— Трудно представить себе что-либо удачнее, — заговорил Трэдльс, — и обе старые дамы показались мне премилыми.
Знаете, Копперфильд, меня нисколько не удивит, если вы женитесь на несколько лет раньше меня.
— Скажите, Трэдльс, играет ли ваша Софи на каком-нибудь музыкальном инструменте? — спросил я, преисполненный гордости.
— Она играет на фортепиано так, что может учить музыке младших сестер, — ответил Трэдльс.
— Поет она? — продолжал я допрашивать.
— Поет иногда баллады, чтобы развеселить своих, когда они бывают не в духе, но вообще пению она никогда не училась.
— А поет она, аккомпанируя себе на гитаре? — еще спросил я.
— О нет! — ответил Трэдльс.
— Рисовать она тоже не умеет?
— Совсем не умеет, — подтвердил Трэдльс.
Я обешал Трэдльсу предоставить ему случай послушать пение Доры и показать, как она рисует цветы.
Друг мой заявил, что это доставит ему величайшее удовольствие, и мы, взяв друг друга под руку, в самом восхитительном настроении зашагали домой.
Дорогой я завел разговор о Софи, и Трэдльс говорил о ней с такой нежной любовью, что я был восхищен.
Мысленно я сравнивал ее с Дорой, сознавая в глубине души все преимущества моей любимой, но в то же время как-то наивно считал, что и Софи очень хороша для Трэдльса.
Понятно, бабушке сейчас же было доложено о благоприятном исходе переговоров и вообще обо всем, что во время этого визита говорилось и делалось.
Она была счастлива моим счастьем и обещала побывать у тетушек Доры в самое ближайшее время.
Но вечером, когда я уселся писать Агнессе, бабушка так долго прогуливалась взад и вперед по нашим комнатам, что я начал думать, не собирается ли уж она ходить так до самого утра.

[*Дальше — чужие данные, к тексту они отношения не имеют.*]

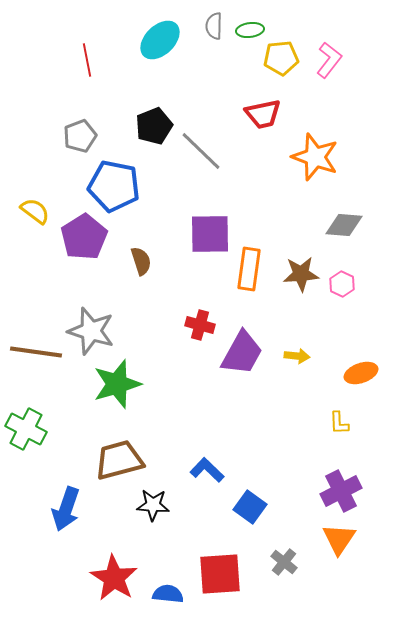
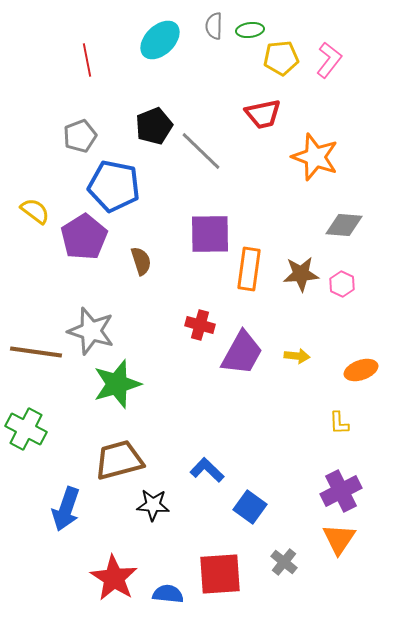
orange ellipse: moved 3 px up
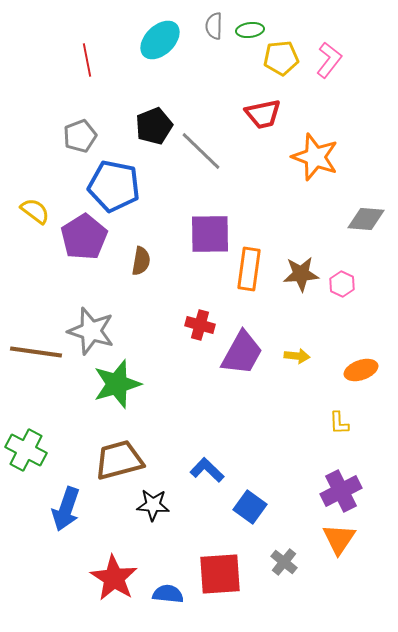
gray diamond: moved 22 px right, 6 px up
brown semicircle: rotated 28 degrees clockwise
green cross: moved 21 px down
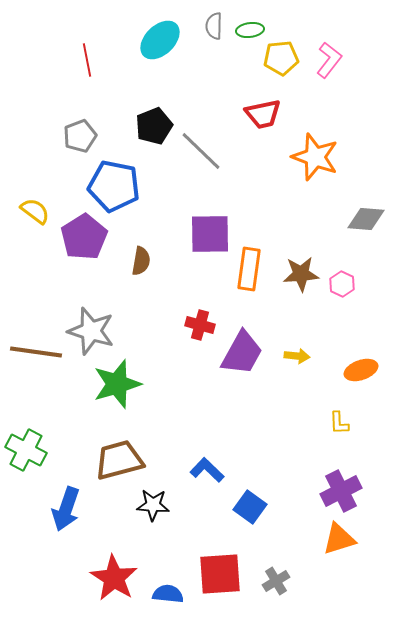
orange triangle: rotated 39 degrees clockwise
gray cross: moved 8 px left, 19 px down; rotated 20 degrees clockwise
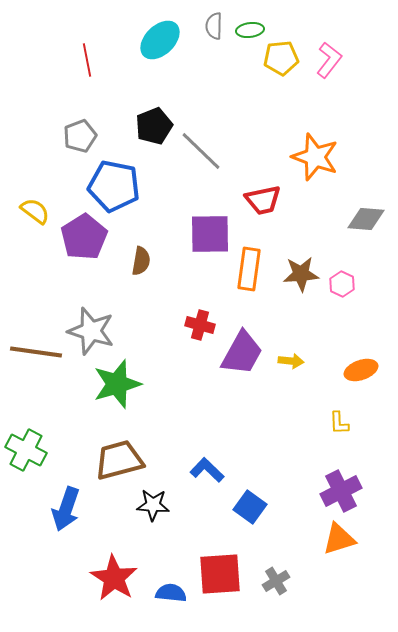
red trapezoid: moved 86 px down
yellow arrow: moved 6 px left, 5 px down
blue semicircle: moved 3 px right, 1 px up
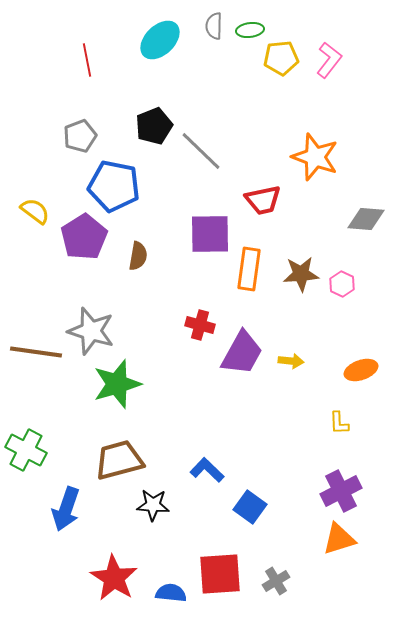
brown semicircle: moved 3 px left, 5 px up
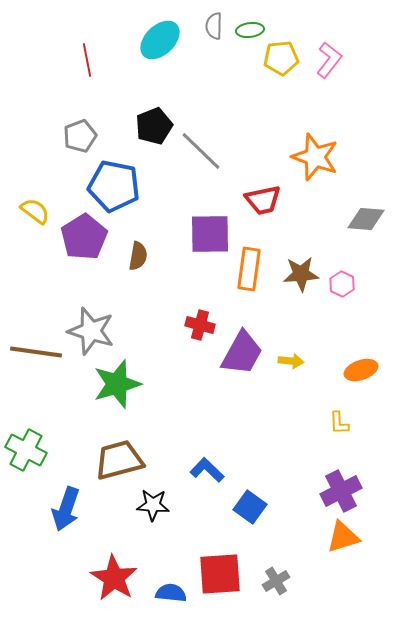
orange triangle: moved 4 px right, 2 px up
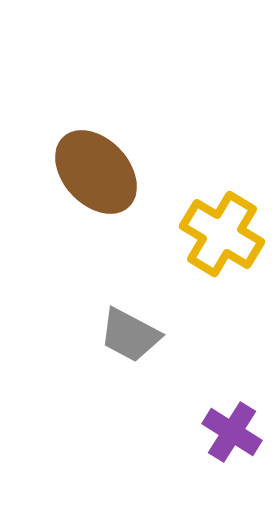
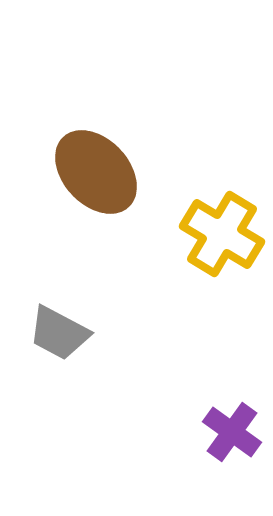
gray trapezoid: moved 71 px left, 2 px up
purple cross: rotated 4 degrees clockwise
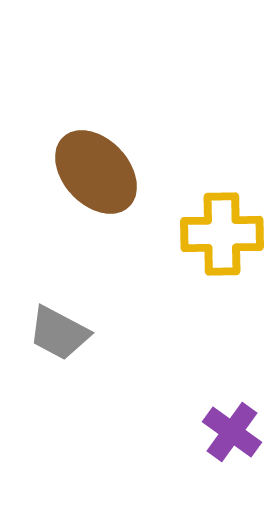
yellow cross: rotated 32 degrees counterclockwise
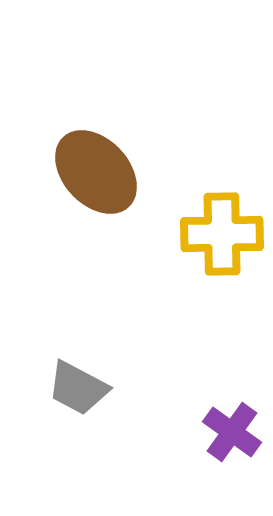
gray trapezoid: moved 19 px right, 55 px down
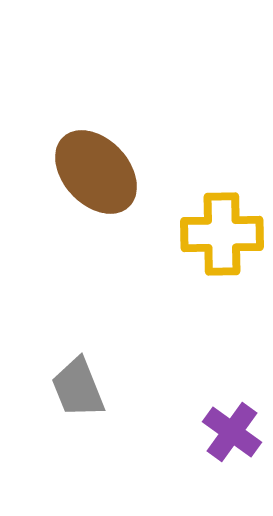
gray trapezoid: rotated 40 degrees clockwise
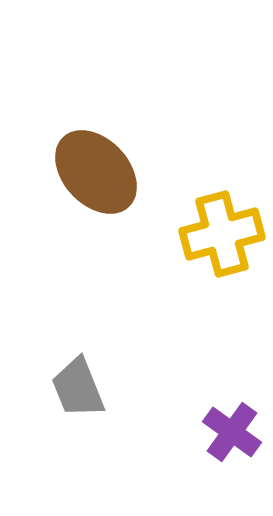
yellow cross: rotated 14 degrees counterclockwise
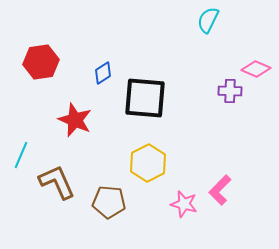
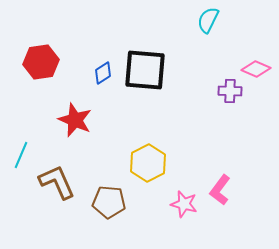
black square: moved 28 px up
pink L-shape: rotated 8 degrees counterclockwise
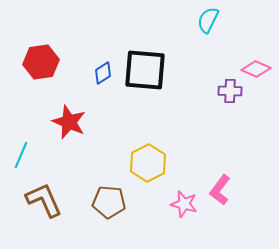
red star: moved 6 px left, 2 px down
brown L-shape: moved 13 px left, 18 px down
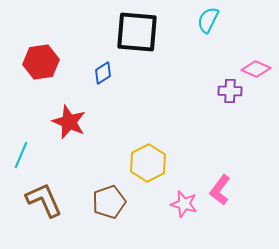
black square: moved 8 px left, 38 px up
brown pentagon: rotated 24 degrees counterclockwise
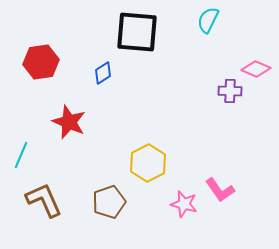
pink L-shape: rotated 72 degrees counterclockwise
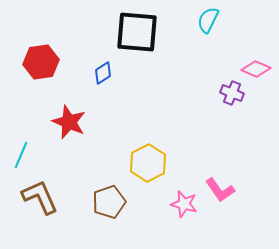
purple cross: moved 2 px right, 2 px down; rotated 20 degrees clockwise
brown L-shape: moved 4 px left, 3 px up
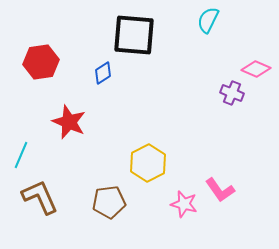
black square: moved 3 px left, 3 px down
brown pentagon: rotated 12 degrees clockwise
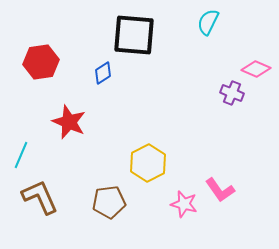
cyan semicircle: moved 2 px down
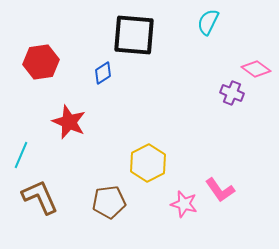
pink diamond: rotated 12 degrees clockwise
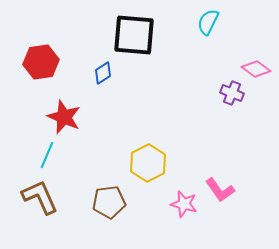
red star: moved 5 px left, 5 px up
cyan line: moved 26 px right
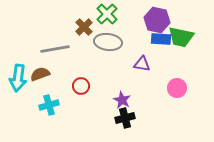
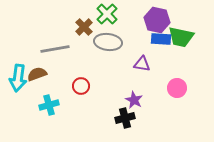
brown semicircle: moved 3 px left
purple star: moved 12 px right
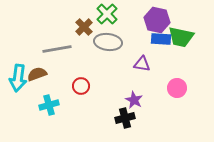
gray line: moved 2 px right
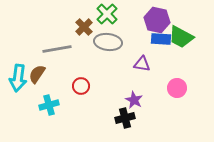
green trapezoid: rotated 16 degrees clockwise
brown semicircle: rotated 36 degrees counterclockwise
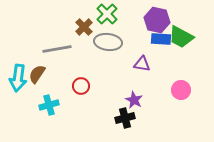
pink circle: moved 4 px right, 2 px down
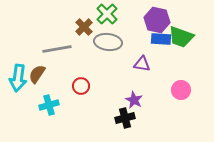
green trapezoid: rotated 8 degrees counterclockwise
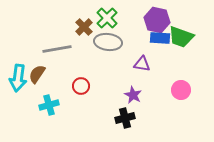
green cross: moved 4 px down
blue rectangle: moved 1 px left, 1 px up
purple star: moved 1 px left, 5 px up
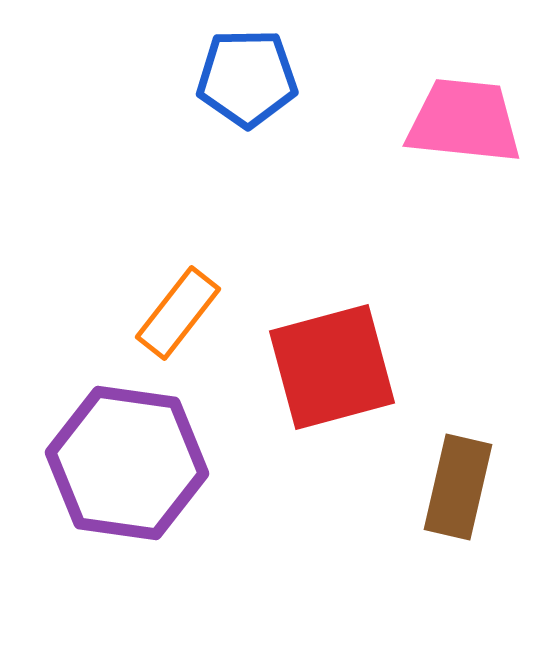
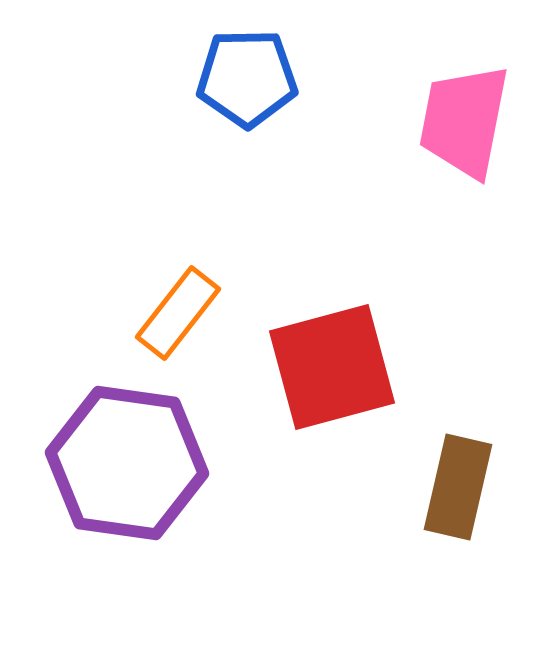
pink trapezoid: rotated 85 degrees counterclockwise
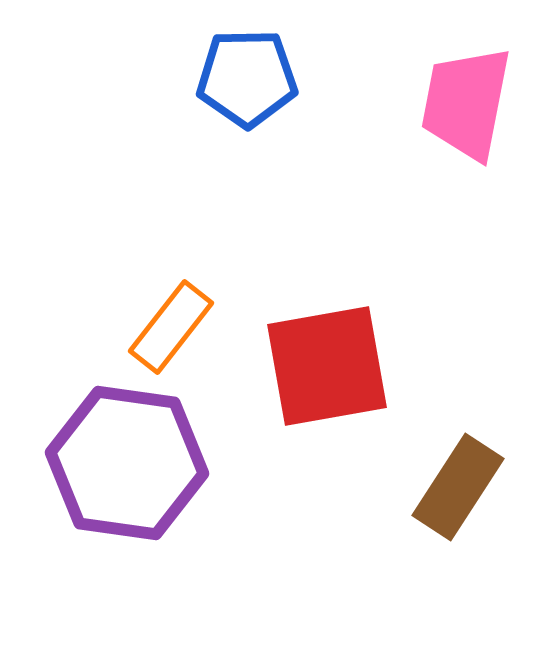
pink trapezoid: moved 2 px right, 18 px up
orange rectangle: moved 7 px left, 14 px down
red square: moved 5 px left, 1 px up; rotated 5 degrees clockwise
brown rectangle: rotated 20 degrees clockwise
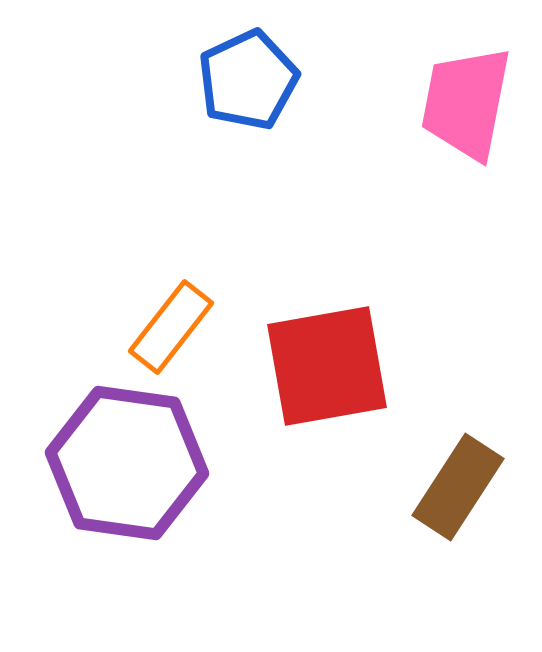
blue pentagon: moved 1 px right, 2 px down; rotated 24 degrees counterclockwise
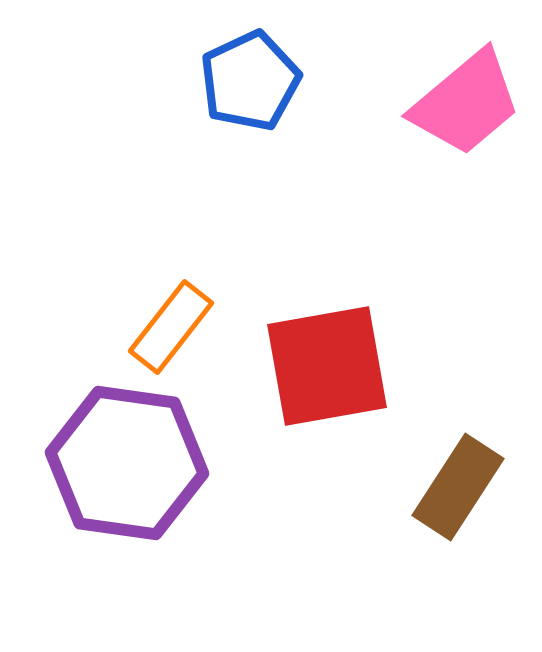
blue pentagon: moved 2 px right, 1 px down
pink trapezoid: rotated 141 degrees counterclockwise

Письмо мое к Агнессе было полно горячей благодарности; я в нем описывал блестящие результаты того шага, который я сделал по ее совету.
Она ответила мне на это письмо с обратной почтой.
Тон письма ее был веселый; она горячо желала мне счастья и уверяла, что не сомневается в нем.
С этого времени я всегда видел ее веселой.
Теперь я был завален работой больше, чем когда-либо.
Из-за моих ежедневных хождений в Хайгейт мне было почти невозможно появляться в Путнее, а, конечно, хотелось как можно чаще видеть Дору.
Предполагаемые чаепития оказались совершенно неосуществимыми, и я добился от мисс Лавинии позволения проводить у них по субботам послеобеденное время, причем это не должно было отзываться на моих воскресных посещениях.
Таким образом, конец недели был для меня блаженным временем, и всю остальную неделю я жил мыслью об этих двух днях.
У меня удивительно полегчало на душе, когда я убедился, что Дорины тетушки и моя бабушка, в общем, поладили гораздо лучше, чем я мог ожидать этого.
Бабушка в ближайшие же дни после наших переговоров с тетушками сделала им визит, и те очень скоро ей отдали его, соблюдая при этом все правила светского тона.
Они и потом продолжали бывать друг у друга, уже с меньшими церемониями, обыкновенно раз в три-четыре недели.
Правда, тетушек Доры приводило в ужас пренебрежение бабушки ко всем перевозочным средствам, ее появление пешком в неурочное, с точки зрения светских приличий, время, например тотчас же после завтрака или перед самым вечерним чаем; шокировало их также то, что бабушка надевала свою шляпку, не сообразуясь со светскими предрассудками, а так, как ей это было удобнее.
Но вскоре тетушки пришли к такому заключению, что бабушка, правда, особа эксцентричная, но чрезвычайно умная. И хотя порой бабушкины еретические выпады против светских условностей и коробили тетушек Спенлоу, но бабушка слишком любила меня, чтобы не поступиться для общего согласия кое-какими странностями.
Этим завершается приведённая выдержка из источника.